━━ DATA EXTRACT

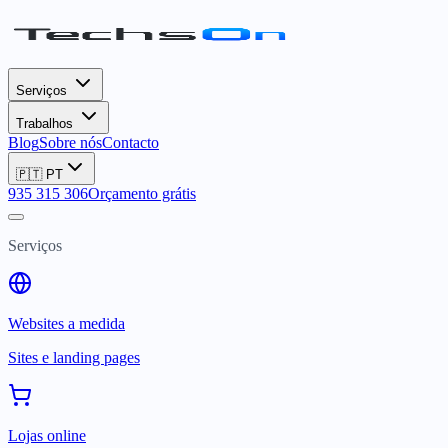
Serviços
Trabalhos
Blog
Sobre nós
Contacto
🇵🇹
PT
935 315 306
Orçamento grátis
Serviços
Websites a medida
Sites e landing pages
Lojas online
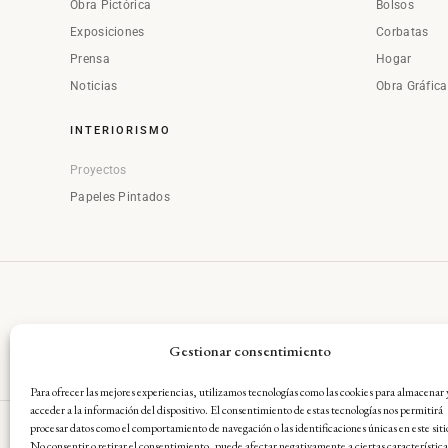
Obra Pictórica
Bolsos
Exposiciones
Corbatas
Prensa
Hogar
Noticias
Obra Gráfic
INTERIORISMO
Proyectos
Papeles Pintados
Gestionar consentimiento
Para ofrecer las mejores experiencias, utilizamos tecnologías como las cookies para almacenar 
acceder a la información del dispositivo. El consentimiento de estas tecnologías nos permitirá
procesar datos como el comportamiento de navegación o las identificaciones únicas en este siti
No consentir o retirar el consentimiento, puede afectar negativamente a ciertas característica
Aviso Legal
·
Condiciones Gene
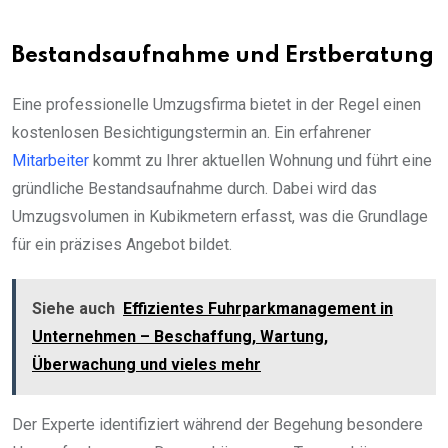
Bestandsaufnahme und Erstberatung
Eine professionelle Umzugsfirma bietet in der Regel einen
kostenlosen Besichtigungstermin an. Ein erfahrener
Mitarbeiter
kommt zu Ihrer aktuellen Wohnung und führt eine
gründliche Bestandsaufnahme durch. Dabei wird das
Umzugsvolumen in Kubikmetern erfasst, was die Grundlage
für ein präzises Angebot bildet.
Siehe auch
Effizientes Fuhrparkmanagement in
Unternehmen – Beschaffung, Wartung,
Überwachung und vieles mehr
Der Experte identifiziert während der Begehung besondere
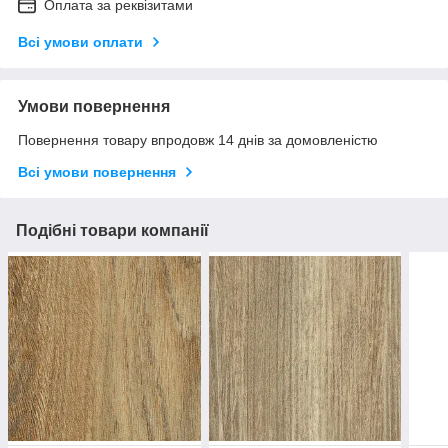
Оплата за реквізитами
Всі умови оплати
Умови повернення
Повернення товару впродовж 14 днів за домовленістю
Всі умови повернення
Подібні товари компанії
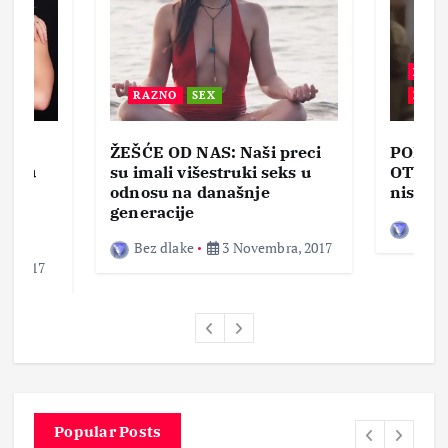
BEZ 
RAZNO
SEX
ZABA
ŽEŠĆE OD NAS: Naši preci
PORNO
lja u
su imali višestruki seks u
OTVOR
ke,
odnosu na današnje
nisam 
generacije
Bez d
Bez dlake
3 Novembra, 2017
a, 2017
Popular Posts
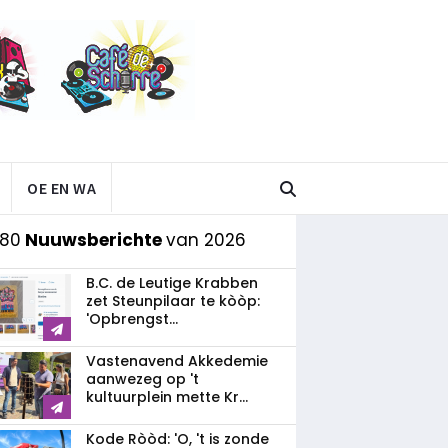
OE EN WA
 80
Nuuwsberichte
van 2026
B.C. de Leutige Krabben
zet Steunpilaar te kòòp:
'Opbrengst...
Vastenavend Akkedemie
aanwezeg op 't
kultuurplein mette Kr...
Kode Ròòd: 'O, 't is zonde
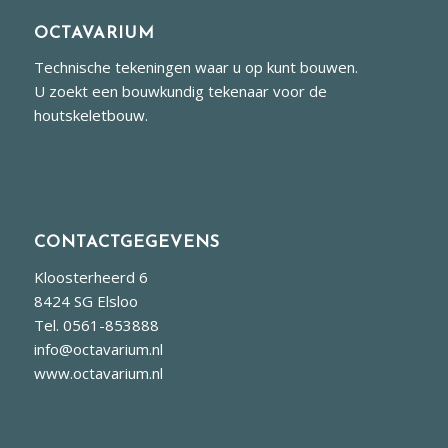
OCTAVARIUM
Technische tekeningen waar u op kunt bouwen.
U zoekt een bouwkundig tekenaar voor de
houtskeletbouw.
CONTACTGEGEVENS
Kloosterheerd 6
8424 SG Elsloo
Tel. 0561-853888
info@octavarium.nl
www.octavarium.nl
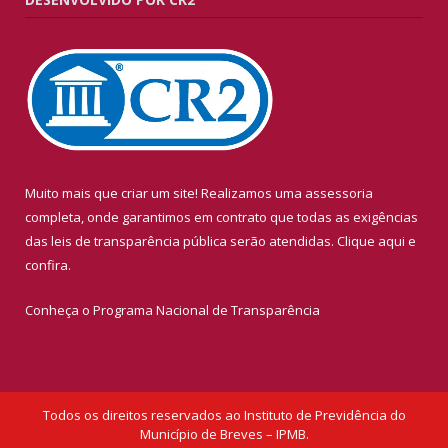
Muito mais que criar um site! Realizamos uma assessoria
completa, onde garantimos em contrato que todas as exigências
das leis de transparência pública serão atendidas. Clique aqui e
confira.
Conheça o
Programa Nacional de Transparência
Todos os direitos reservados ao Instituto de Previdência do
Município de Breves – IPMB.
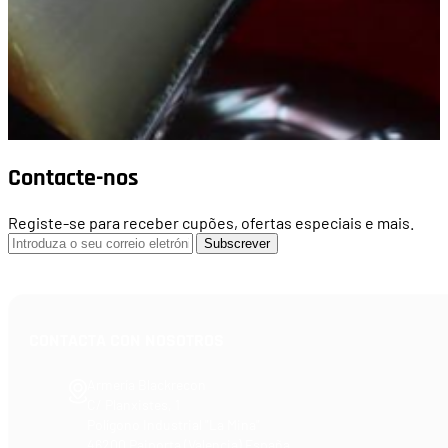
Contacte-nos
Registe-se para receber cupões, ofertas especiais e mais.
Subscrever
CONTACTA CON NOSOTROS
Armería Blackrecon
C/ Planxistes, 1
Polígono Industrial "La Mina"
46200 Paiporta (Valencia) España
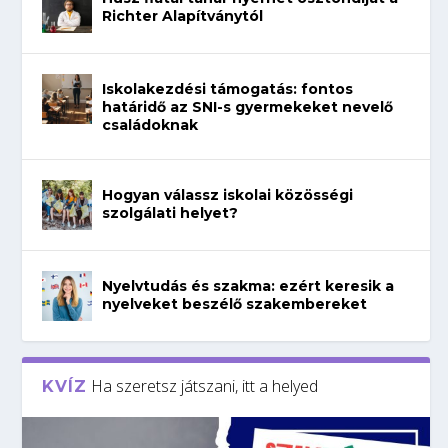
Richter Alapítványtól
Iskolakezdési támogatás: fontos
határidő az SNI-s gyermekeket nevelő
családoknak
Hogyan válassz iskolai közösségi
szolgálati helyet?
Nyelvtudás és szakma: ezért keresik a
nyelveket beszélő szakembereket
Ha szeretsz játszani, itt a helyed
KVÍZ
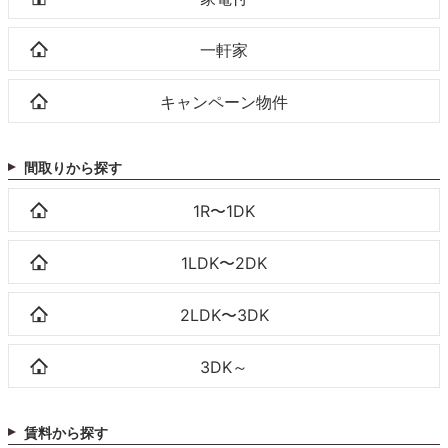
一軒家
キャンペーン物件
間取りから探す
1R〜1DK
1LDK〜2DK
2LDK〜3DK
3DK～
賃料から探す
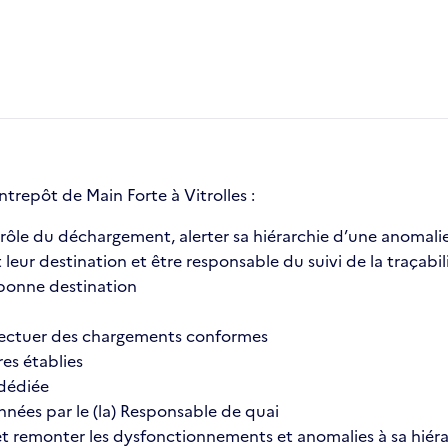
trepôt de Main Forte à Vitrolles :
trôle du déchargement, alerter sa hiérarchie d’une anoma
t leur destination et être responsable du suivi de la traçab
la bonne destination
ffectuer des chargements conformes
res établies
 dédiée
nnées par le (la) Responsable de quai
t remonter les dysfonctionnements et anomalies à sa hiéra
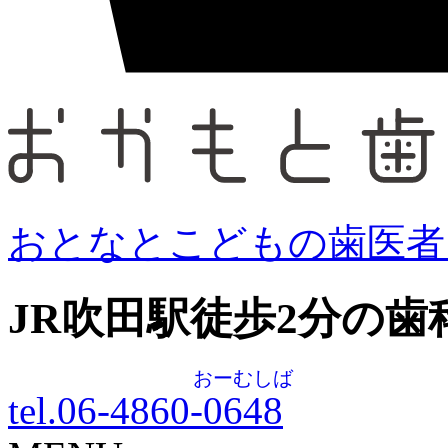
おとなとこどもの歯医者
JR吹田駅徒歩
2
分の歯
おーむしば
tel.06-4860-
0648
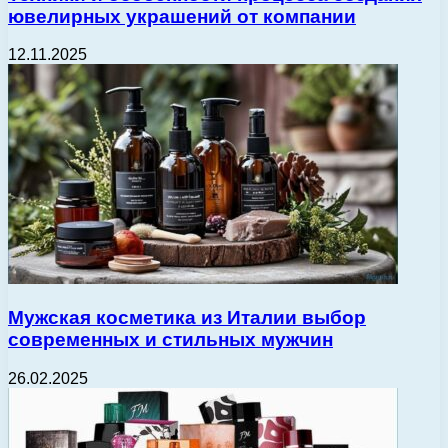
ювелирных украшений от компании
12.11.2025
Мужская косметика из Италии выбор
современных и стильных мужчин
26.02.2025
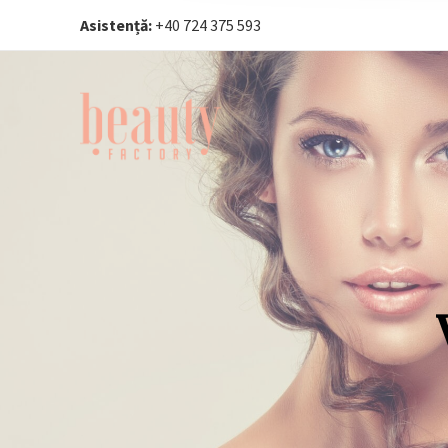
Asistență:
+40 724 375 593‬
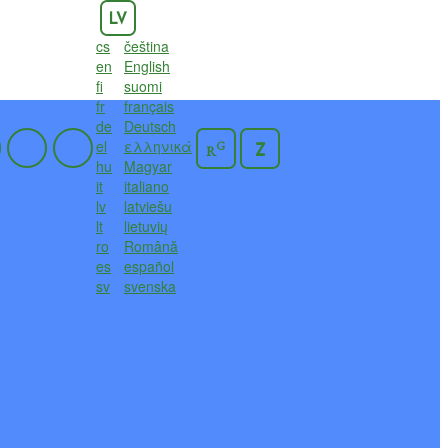
LV
cs
čeština
en
English
fi
suomi
fr
français
de
Deutsch
el
ελληνικά
G
Z
R
hu
Magyar
it
italiano
lv
latviešu
lt
lietuvių
ro
Română
es
español
sv
svenska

━━━━

WORK TO COMPLETE: Please convert the lines of the records into a Markdown table with the columns "Row" and "Line," starting with the line with "Contacte-nos" and going on through the end of the records. Leave out blank lines and the pictures.

OUTPUT FOR THIS EXERCISE:
| Row | Line |
|---|---|
| 1 | Contacte-nos |
| 2 | Registe-se para receber cupões, ofertas especiais e mais. |
| 3 | Subscrever |
| 4 | CONTACTA CON NOSOTROS |
| 5 | Armería Blackrecon |
| 6 | C/ Planxistes, 1 |
| 7 | Polígono Industrial "La Mina" |
| 8 | 46200 Paiporta (Valencia) España |
| 9 | Richter Alapítványtól |
| 10 | Iskolakezdési támogatás: fontos |
| 11 | határidő az SNI-s gyermekeket nevelő |
| 12 | családoknak |
| 13 | Hogyan válassz iskolai közösségi |
| 14 | szolgálati helyet? |
| 15 | Nyelvtudás és szakma: ezért keresik a |
| 16 | nyelveket beszélő szakembereket |
| 17 | Ha szeretsz játszani, itt a helyed |
| 18 | KVÍZ |
| 19 | 一軒家 |
| 20 | キャンペーン物件 |
| 21 | 間取りから探す |
| 22 | 1R〜1DK |
| 23 | 1LDK〜2DK |
| 24 | 2LDK〜3DK |
| 25 | 3DK～ |
| 26 | 賃料から探す |
| 27 | trepôt de Main Forte à Vitrolles : |
| 28 | trôle du déchargement, alerter sa hiérarchie d’une anoma |
| 29 | t leur destination et être responsable du suivi de la traçab |
| 30 | la bonne destination |
| 31 | ffectuer des chargements conformes |
| 32 | res établies |
| 33 |  dédiée |
| 34 | nnées par le (la) Responsable de quai |
| 35 | t remonter les dysfonctionnements et anomalies à sa hiéra |
| 36 | おとなとこどもの歯医者 |
| 37 | JR吹田駅徒歩 |
| 38 | 2 |
| 39 | 分の歯 |
| 40 | おーむしば |
| 41 | tel.06-4860- |
| 42 | 0648 |
| 43 | ювелирных украшений от компании |
| 44 | 12.11.2025 |
| 45 | Мужская косметика из Италии выбор |
| 46 | современных и стильных мужчин |
| 47 | 26.02.2025 |
| 48 | Asistență: |
| 49 | +40 724 375 593‬ |
| 50 | LV |
| 51 | cs |
| 52 | čeština |
| 53 | en |
| 54 | English |
| 55 | fi |
| 56 | suomi |
| 57 | fr |
| 58 | français |
| 59 | de |
| 60 | Deutsch |
| 61 | el |
| 62 | ελληνικά |
| 63 | G |
| 64 | Z |
| 65 | R |
| 66 | hu |
| 67 | Magyar |
| 68 | it |
| 69 | italiano |
| 70 | lv |
| 71 | latviešu |
| 72 | lt |
| 73 | lietuvių |
| 74 | ro |
| 75 | Română |
| 76 | es |
| 77 | español |
| 78 | sv |
| 79 | svenska |